From Publishers Weekly
At once rueful and hilarious, this collection by widely syndicated, Berkeley, Calif.–based, Muslim American political cartoonist Bendib graphically illustrates the Orwellian relationship between the rhetoric of freedom among the powerful and the realities faced by those on the receiving end. These topical single-frame tableaux, mostly drawn from 2003 to this year, are ingeniously detailed and only occasionally dated. One shows a military graveyard with headstones converted into filling-station pumps, while another presents the Statue of Liberty as pregnant with political prisoners, the world's largest penal population and detainees in U.S.-sponsored camps and secret prisons worldwide. Bendib is an equal opportunity offender who connects the dots with gusto—whether dogging the Bush administration's blunders in Iraq or post-Katrina New Orleans; nuclear proliferation; racism in the U.S.; corporate welfare and waste; Islamophobia; the faux democracies of Middle Eastern autocrats; or Israel's continuing occupation and colonization of Palestinian land (one memorable image has Bush in Siamese twinship with Jerry Falwell's Christian Right, lecturing Palestinian voters on the democratic necessity of separating church and state). Those inclined to see the Bush administration's war on terror as an excuse for imperial aggrandizement and corporate greed will find Bendib's no-holds-barred satire fiercely funny. Those not so inclined, beware.
(June) Copyright © Reed Business Information, a division of Reed Elsevier Inc. All rights reserved.
Product Description
n an increasingly Manichean geopolitical world, Bendib happens to be both "Us" and "Them," American and Muslim, a walking oxymoron - a "Clash of Civilizations" made flesh. He is the only American political cartoonist with an in-your-face non-Eurocentric perspective, a voice of the voiceless.
Distributed to 1,700 small and mid-size newspapers across North America, Bendib's cartoons are the only widely circulated editorial cartoons free of the usual corporate narrative and they offer a radical, indigenous perspective in a visual medium accessible to all.
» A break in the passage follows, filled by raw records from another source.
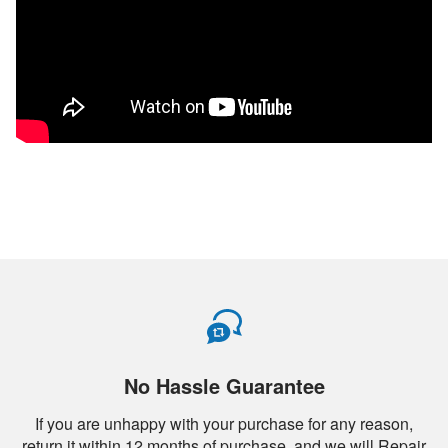
No Hassle Guarantee
If you are unhappy with your purchase for any reason,
return it within 12 months of purchase, and we will Repair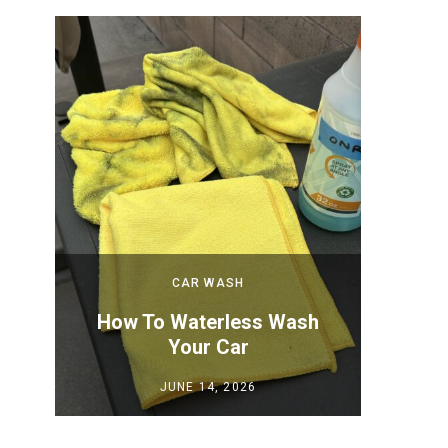
CAR WASH
 New
How To Waterless Wash
How to
Your Car
Y
JUNE 14, 2026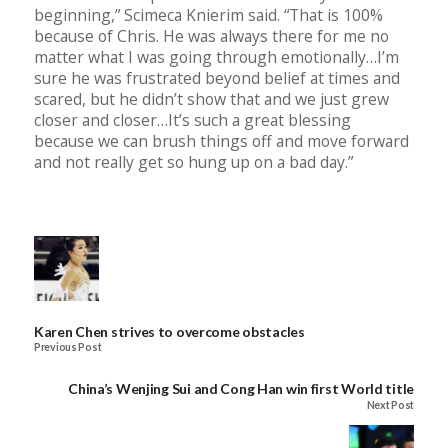
beginning,” Scimeca Knierim said. “That is 100%
because of Chris. He was always there for me no
matter what I was going through emotionally…I’m
sure he was frustrated beyond belief at times and
scared, but he didn’t show that and we just grew
closer and closer…It’s such a great blessing
because we can brush things off and move forward
and not really get so hung up on a bad day.”
Karen Chen strives to overcome obstacles
Previous Post
China’s Wenjing Sui and Cong Han win first World title
Next Post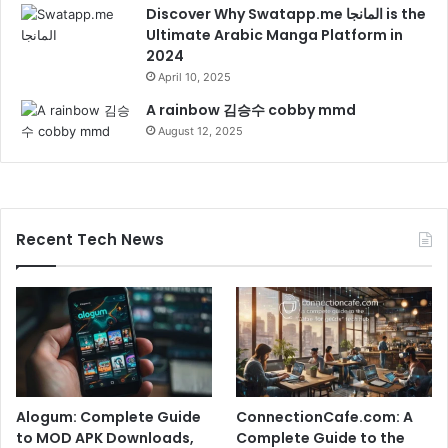
Discover Why Swatapp.me المانجا is the
Ultimate Arabic Manga Platform in
2024
April 10, 2025
A rainbow 김승수 cobby mmd
August 12, 2025
Recent Tech News
Alogum: Complete Guide
ConnectionCafe.com: A
to MOD APK Downloads,
Complete Guide to the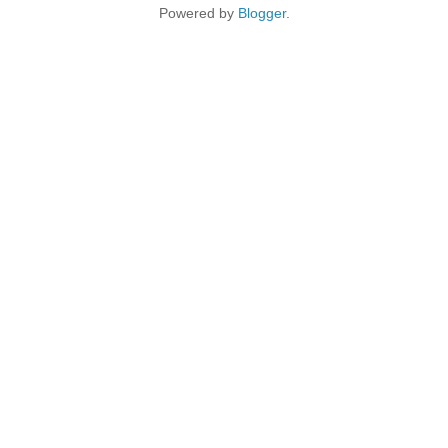
Powered by
Blogger
.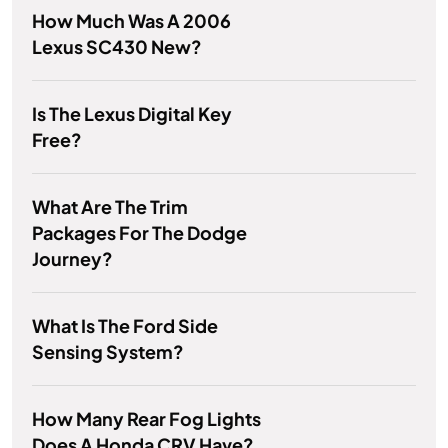
How Much Was A 2006
Lexus SC430 New?
Is The Lexus Digital Key
Free?
What Are The Trim
Packages For The Dodge
Journey?
What Is The Ford Side
Sensing System?
How Many Rear Fog Lights
Does A Honda CRV Have?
Bendib's cartoons shine a light on such topics as the corrupting influence of money on democracy, African-American and immigrant issues, environmental degradation, labor and class struggles, U.S. imperialism and Zionism, the scapegoating of Arabs, Muslims and other people of color, as well as the complicity of our Orwellian mass media in maintaining the status quo.
Bendib's cartoons are very popular with legions of alternative, educated, left-of-center readers (especially in the Bay Area, Los Angeles, New York and campus towns across the USA, as well as much of Canada, the UK and Australia) hungry for humorous voices of dissent and with many forgotten constituencies in this country, which are slowly becoming a majority: African-Americans, Muslims, Arabs, South Asians, Latinos, immigrants of all stripes, worldwide indigenous communities ravenous for edgy humor reflecting their specific concerns.
The son of survivors of the Algerian war of independence, Khalil Bendib was born in Paris during the Algerian revolution and grew up in Morocco and Algeria before coming to California at the age of 20. After an eight-year stint with the Gannett Newspapers (based at the San Bernardino County Sun), in 1995 Khalil weaned himself from a steady paycheck by resigning in disgust over increasing censorship of his work.